A man holds a plaque reading ‘No War for Oil’ outside the US Embassy in Dublin.
(Natalia Campos/Getty Images)
“Petrostate” is a term generally applied to countries like Saudi Arabia, Russia or Nigeria, where the production and, above all, the export of oil and gas is fundamental to the national economy and foreign policy. However, this term is rarely applied to the world’s oldest, richest and most powerful petrostate. That distinction goes to the United States, which a few days ago attacked another oil state, Venezuela, with the stated aim of taking control of its oil operations. Oil is clearly at the heart of Venezuela’s story, which means climate change is too.
Even though most reports have neglected the climate aspect, one Tutor The article published on January 6 offers an illuminating exception. Noting that Venezuela holds the largest known oil reserves in the world, The Guardian reported that “even increasing production to 1.5 million barrels of oil per day from current levels of around 1 million barrels would produce… more carbon pollution than is emitted annually by major economies like the United Kingdom and Brazil,” citing Professor Paasha Mahdavi of the University of California, Santa Barbara. According to Mahdavi, this would be “terrible for the climate”.
The United States was a petrostate long before Donald Trump came to power, under both Democratic and Republican presidents. It was under Democratic Presidents Barack Obama and Joe Biden that the United States regained its position as the largest annual oil producer and gas exporter. Oil company CEOs populated the cabinets of Republicans George HW Bush and George W. Bush (whose family wealth was based on fossil fuels).
Current number

“The United States is as much an OPEC nation as most OPEC countries. This is what Everett Ehrlich, who chaired interagency deliberations on climate change in the Bill Clinton administration, said in an interview for my 2010 book: Hot: Living the next fifty years on Earth. Ehrlich explained why a government that boasted Al Gore as vice president was much more timid about reducing greenhouse gas emissions than its European and Japanese allies were. “The United States is more like an OPEC country – an energy producer – while the Europeans and Japan are energy consuming countries,” Ehrlich added.

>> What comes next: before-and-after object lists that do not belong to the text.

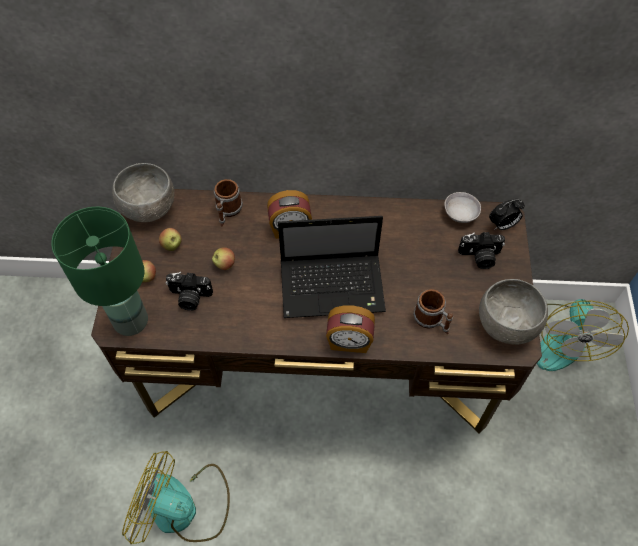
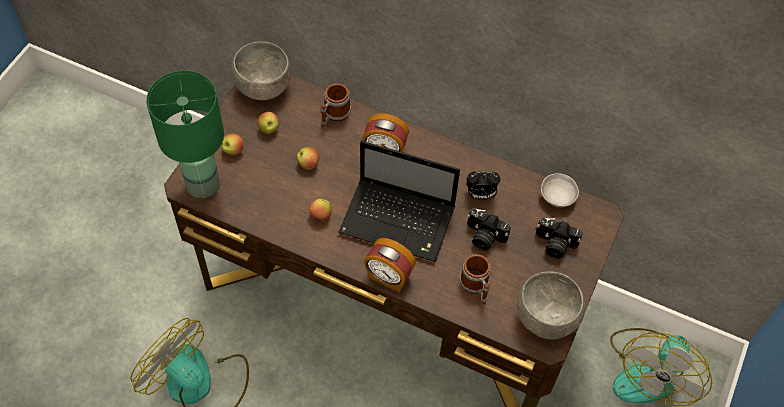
camera: 20 degrees right, 0 degrees up
camera [166,272,213,311] -> camera moved to [467,208,511,251]
alarm clock [489,199,525,230] -> alarm clock moved to [466,171,500,200]
none -> apple [309,199,332,221]

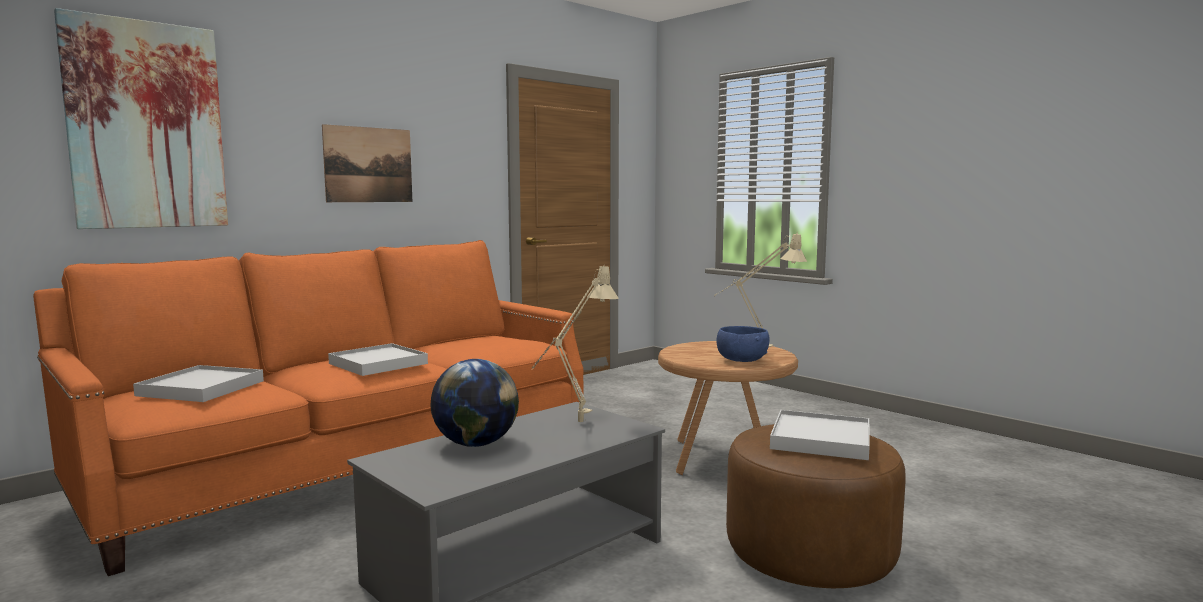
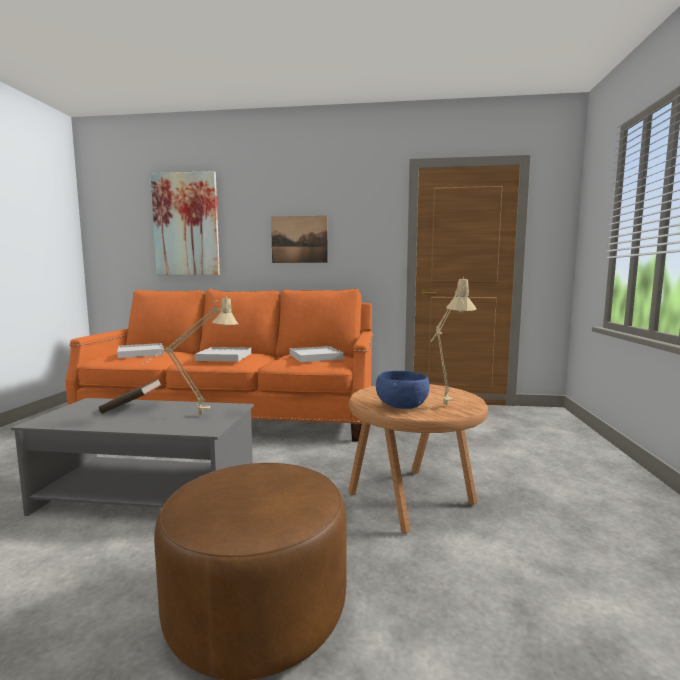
camera: 50 degrees right, 0 degrees up
globe [430,359,519,447] -> brown book [98,379,161,414]
white tray [770,410,870,460] -> white tray moved to [290,346,344,362]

The United States’ vast oil reserves have been the key to its superpower status for more than a century. During World War I, the United States provided most of the oil that helped Britain and France defeat Germany. Since then, U.S. oil companies have worked alongside the White House, the State Department, and other U.S. agencies, domestically through pro-monopoly regulations that pushed prices above free market levels, and abroad through collaborations such as the Red Line Agreement, which in the 1920s gave U.S. companies access to Middle Eastern oil.
Discoveries of massive deposits in Texas, Oklahoma, and California in the 1930s solidified the country’s dominance; Unlike any of the Axis or Allied powers, the United States had its own oil to fight World War II. Its abundant domestic supply also transformed the U.S. economy after the war, allowing Americans to buy more cars, move to expanding suburbs, and travel on new highways. Building all those cars, suburbs and highways propelled a decades-long economic boom that is among the most spectacular in human history.
But the climate crisis underscores a truism about petrostates: Oil can be more of a curse than a blessing. Scholars and journalists have demonstrated that most oil states are plagued by gross corruption and inequality. Elites seize income; poverty engulfs the masses. Violence is another byproduct: Since 1973, between a quarter and half of the world’s wars have been “related to oil interests,” according to Jeff D. Colgan of the Belfer Center for Science and International Affairs at the Harvard Kennedy School. And of course, burning oil is one of the main drivers of climate change.
The US attack on Venezuela is only the latest example of these destructive trends. Journalists must help their audiences understand the links between the attack and oil, as well as what scientists have long warned: that the future of humanity depends on the rapid elimination of fossil fuels.